(Data for analysis Opens)

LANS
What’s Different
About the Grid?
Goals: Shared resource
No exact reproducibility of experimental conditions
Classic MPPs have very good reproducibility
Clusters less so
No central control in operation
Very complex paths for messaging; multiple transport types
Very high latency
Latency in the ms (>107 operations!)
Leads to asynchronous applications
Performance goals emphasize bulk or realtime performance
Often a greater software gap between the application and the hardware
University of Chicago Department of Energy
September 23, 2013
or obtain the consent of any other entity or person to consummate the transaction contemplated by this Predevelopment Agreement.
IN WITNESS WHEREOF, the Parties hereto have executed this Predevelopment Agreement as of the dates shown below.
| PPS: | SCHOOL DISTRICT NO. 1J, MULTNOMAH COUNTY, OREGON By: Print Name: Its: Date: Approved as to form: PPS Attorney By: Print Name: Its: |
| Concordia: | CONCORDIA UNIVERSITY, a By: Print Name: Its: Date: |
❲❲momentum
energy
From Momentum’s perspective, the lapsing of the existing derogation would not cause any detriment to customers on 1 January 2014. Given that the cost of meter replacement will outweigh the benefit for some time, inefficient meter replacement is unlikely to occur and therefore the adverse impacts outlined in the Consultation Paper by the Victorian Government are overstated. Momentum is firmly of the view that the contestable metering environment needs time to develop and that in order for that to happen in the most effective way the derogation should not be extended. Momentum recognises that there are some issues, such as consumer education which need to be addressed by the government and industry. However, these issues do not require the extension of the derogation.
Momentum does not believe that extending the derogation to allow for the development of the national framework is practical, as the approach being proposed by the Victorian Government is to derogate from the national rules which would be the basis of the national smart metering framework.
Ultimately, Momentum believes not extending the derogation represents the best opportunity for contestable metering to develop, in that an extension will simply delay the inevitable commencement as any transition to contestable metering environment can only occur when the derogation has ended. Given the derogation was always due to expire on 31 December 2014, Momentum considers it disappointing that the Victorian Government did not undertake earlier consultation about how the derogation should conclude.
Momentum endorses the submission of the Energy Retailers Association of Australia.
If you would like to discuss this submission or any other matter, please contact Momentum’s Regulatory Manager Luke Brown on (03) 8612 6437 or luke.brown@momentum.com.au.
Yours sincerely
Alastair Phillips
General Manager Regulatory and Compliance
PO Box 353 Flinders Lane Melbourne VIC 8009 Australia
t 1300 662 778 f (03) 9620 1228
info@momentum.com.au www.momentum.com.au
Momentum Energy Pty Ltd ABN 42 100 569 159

(Data for analysis Closes)

-- The problem --
All entries must be duplicated exactly, with none left out.

-- Response --
LANS
What’s Different
About the Grid?
Goals: Shared resource
No exact reproducibility of experimental conditions
Classic MPPs have very good reproducibility
Clusters less so
No central control in operation
Very complex paths for messaging; multiple transport types
Very high latency
Latency in the ms (>107 operations!)
Leads to asynchronous applications
Performance goals emphasize bulk or realtime performance
Often a greater software gap between the application and the hardware
University of Chicago Department of Energy
September 23, 2013
or obtain the consent of any other entity or person to consummate the transaction contemplated by this Predevelopment Agreement.
IN WITNESS WHEREOF, the Parties hereto have executed this Predevelopment Agreement as of the dates shown below.
| PPS: | SCHOOL DISTRICT NO. 1J, MULTNOMAH COUNTY, OREGON By: Print Name: Its: Date: Approved as to form: PPS Attorney By: Print Name: Its: |
| Concordia: | CONCORDIA UNIVERSITY, a By: Print Name: Its: Date: |
❲❲momentum
energy
From Momentum’s perspective, the lapsing of the existing derogation would not cause any detriment to customers on 1 January 2014. Given that the cost of meter replacement will outweigh the benefit for some time, inefficient meter replacement is unlikely to occur and therefore the adverse impacts outlined in the Consultation Paper by the Victorian Government are overstated. Momentum is firmly of the view that the contestable metering environment needs time to develop and that in order for that to happen in the most effective way the derogation should not be extended. Momentum recognises that there are some issues, such as consumer education which need to be addressed by the government and industry. However, these issues do not require the extension of the derogation.
Momentum does not believe that extending the derogation to allow for the development of the national framework is practical, as the approach being proposed by the Victorian Government is to derogate from the national rules which would be the basis of the national smart metering framework.
Ultimately, Momentum believes not extending the derogation represents the best opportunity for contestable metering to develop, in that an extension will simply delay the inevitable commencement as any transition to contestable metering environment can only occur when the derogation has ended. Given the derogation was always due to expire on 31 December 2014, Momentum considers it disappointing that the Victorian Government did not undertake earlier consultation about how the derogation should conclude.
Momentum endorses the submission of the Energy Retailers Association of Australia.
If you would like to discuss this submission or any other matter, please contact Momentum’s Regulatory Manager Luke Brown on (03) 8612 6437 or luke.brown@momentum.com.au.
Yours sincerely
Alastair Phillips
General Manager Regulatory and Compliance
PO Box 353 Flinders Lane Melbourne VIC 8009 Australia
t 1300 662 778 f (03) 9620 1228
info@momentum.com.au www.momentum.com.au
Momentum Energy Pty Ltd ABN 42 100 569 159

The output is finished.